15. Though the perusal of the impugned revision order passed by Ld CIT(E) it is not clear, we infer that the case of Ld CIT(E) is that the assessee might have violated the provisions of clause (a) of Section 11(3) of the AO and the AO has failed to examine the same. However, we cannot countenance such a view of Ld. CIT(E) because, we have already taken note (supra) that AO has enquired about the accumulation of income of Rs. 6 crores and utilization thereof for the purpose for which it was accumulated and have allowed it, which is a plausible view unless the Ld CIT(E) has conducted during revisional proceedings enquiry or verified the facts in order to come to a conclusion that AO’s view was erroneous/un-sustainable in law. As noticed (supra) by Hon’ble High Courts had made it clear that once AO has conducted enquiry (on an issue) then the Ld Pr. CIT before holding the order of AO to be erroneous, should have conducted necessary enquiries or verification in order to show that the finding given by the AO on that issue is erroneous/unsustainable in law. Coming back to the present case, once we have found that AO has discharged the duty of investigator (on the utilization of Rs 6 crores), then before Ld. CIT(E) holds the view of AO as erroneous, it was imperative on the part of Ld CIT(E) to have made necessary enquiries or verification and should have arrived at a conclusion that there was breach/violation of clause (a) or clause (b) or clause (d) of sec. 11(3) of the Act. Admittedly, in the instant case, the Ld CIT(E) has not conducted any such enquiry or verification. In such a scenario, we have to hold that he has initiated revision jurisdiction on mere conjectures, suspicions and surmises, which is not permitted.
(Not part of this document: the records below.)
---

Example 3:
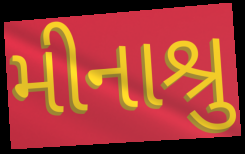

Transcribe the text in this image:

મીનાશ્રુ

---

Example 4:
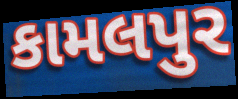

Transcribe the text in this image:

કામલપુર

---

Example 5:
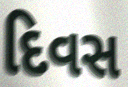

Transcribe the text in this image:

દિવસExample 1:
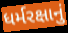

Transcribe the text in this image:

ધર્મરક્ષાનું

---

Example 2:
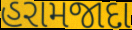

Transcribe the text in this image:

હરામજાદા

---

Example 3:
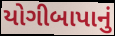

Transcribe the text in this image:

યોગીબાપાનું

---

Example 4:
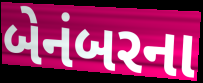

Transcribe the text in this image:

બેનંબરના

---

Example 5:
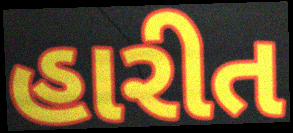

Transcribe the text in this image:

હારીત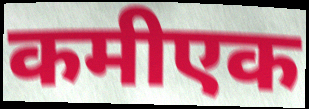
कमीएक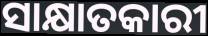
ସାକ୍ଷାତକାରୀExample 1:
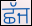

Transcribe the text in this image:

ਛੱਜ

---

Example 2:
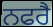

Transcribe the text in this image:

ਨਫਰੈ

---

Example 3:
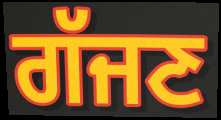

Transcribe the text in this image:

ਗੱਜਣ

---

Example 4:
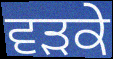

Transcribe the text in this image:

ਵੜਕੇ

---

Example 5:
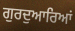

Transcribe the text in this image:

ਗੁਰਦੁਆਰਿਆਂ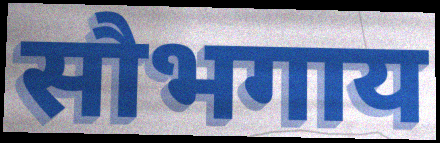
सौभगायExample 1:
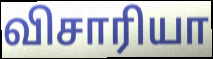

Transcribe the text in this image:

விசாரியா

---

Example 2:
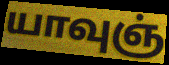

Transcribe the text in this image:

யாவுஞ்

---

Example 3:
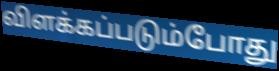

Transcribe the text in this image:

விளக்கப்படும்போது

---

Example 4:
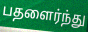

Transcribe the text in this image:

பதளைர்ந்து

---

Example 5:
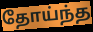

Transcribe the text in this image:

தோய்ந்த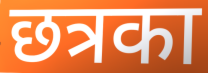
छत्रकाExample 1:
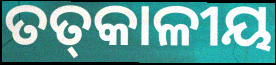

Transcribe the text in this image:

ତତ୍‌କାଳୀୟ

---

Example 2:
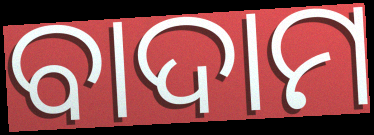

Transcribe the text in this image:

ବାଦାମ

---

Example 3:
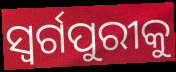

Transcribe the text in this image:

ସ୍ୱର୍ଗପୁରୀକୁ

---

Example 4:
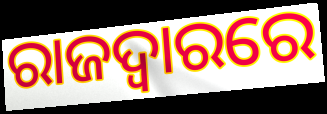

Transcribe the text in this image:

ରାଜଦ୍ୱାରରେ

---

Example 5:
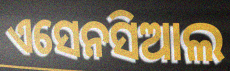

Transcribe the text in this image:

ଏସେନସିଆଲ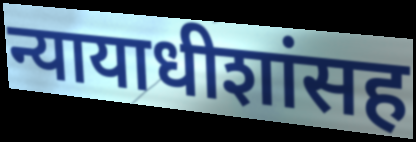
न्यायाधीशांसहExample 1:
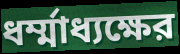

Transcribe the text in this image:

ধর্ম্মাধ্যক্ষের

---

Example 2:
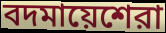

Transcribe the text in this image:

বদমায়েশেরা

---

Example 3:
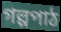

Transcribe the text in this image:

গল্পপাঠ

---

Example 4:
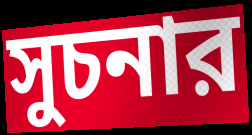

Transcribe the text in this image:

সুচনার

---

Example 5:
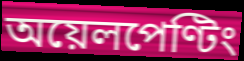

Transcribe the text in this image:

অয়েলপেণ্টিংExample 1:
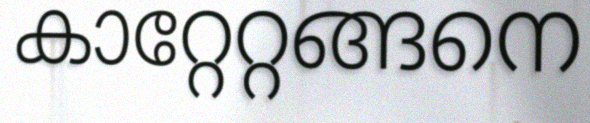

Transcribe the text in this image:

കാറ്റേറ്റങ്ങനെ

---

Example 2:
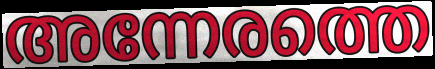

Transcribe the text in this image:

അന്നേരത്തെ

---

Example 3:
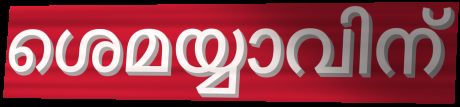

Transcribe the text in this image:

ശെമയ്യാവിന്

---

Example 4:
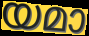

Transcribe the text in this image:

യമാ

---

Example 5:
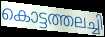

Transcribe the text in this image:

കൊട്ടത്തലച്ചി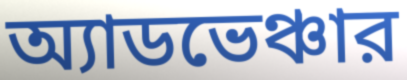
অ্যাডভেঞ্চারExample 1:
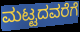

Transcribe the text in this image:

ಮಟ್ಟದವರೆಗೆ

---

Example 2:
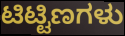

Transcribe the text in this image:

ಟಿಟ್ಟಿಣಗಳು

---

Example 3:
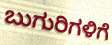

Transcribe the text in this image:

ಬುಗುರಿಗಳಿಗೆ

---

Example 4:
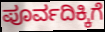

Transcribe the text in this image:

ಪೂರ್ವದಿಕ್ಕಿಗೆ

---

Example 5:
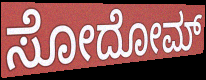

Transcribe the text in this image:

ಸೋದೋಮ್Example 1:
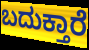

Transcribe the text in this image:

ಬದುಕ್ತಾರೆ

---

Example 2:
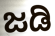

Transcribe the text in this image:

ಜಡಿ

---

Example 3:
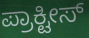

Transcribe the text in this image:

ಪ್ರಾಕ್ಟೀಸ್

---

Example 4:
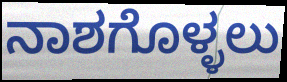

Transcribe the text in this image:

16. As noticed earlier the AO has conducted necessary enquiries regarding utilization of the accumulated income of Rs.6 crores was for the purpose for which it was accumulated and has accepted the same which is a plausible view. Therefore Ld. CIT(E) could have invoked jurisdiction u/s 263 of the Act only after enquiring himself, which we have already noticed that he has omitted to do so. In such a scenario, his impugned action of finding the action of AO to accept the claim of expenditure of Rs.6 crores as erroneous and prejudicial to the interests of revenue is untenable. Accordingly, we are of the view that the impugned revision order passed by Ld PCIT is not sustainable in law and assessee succeeds on the legal issue raised before us.
Accordingly, we quash the impugned revision order passed by Ld CIT(E).
17. In the result, the appeal filed by the assessee is allowed. Order pronounced in the open court on this 02/01/2023.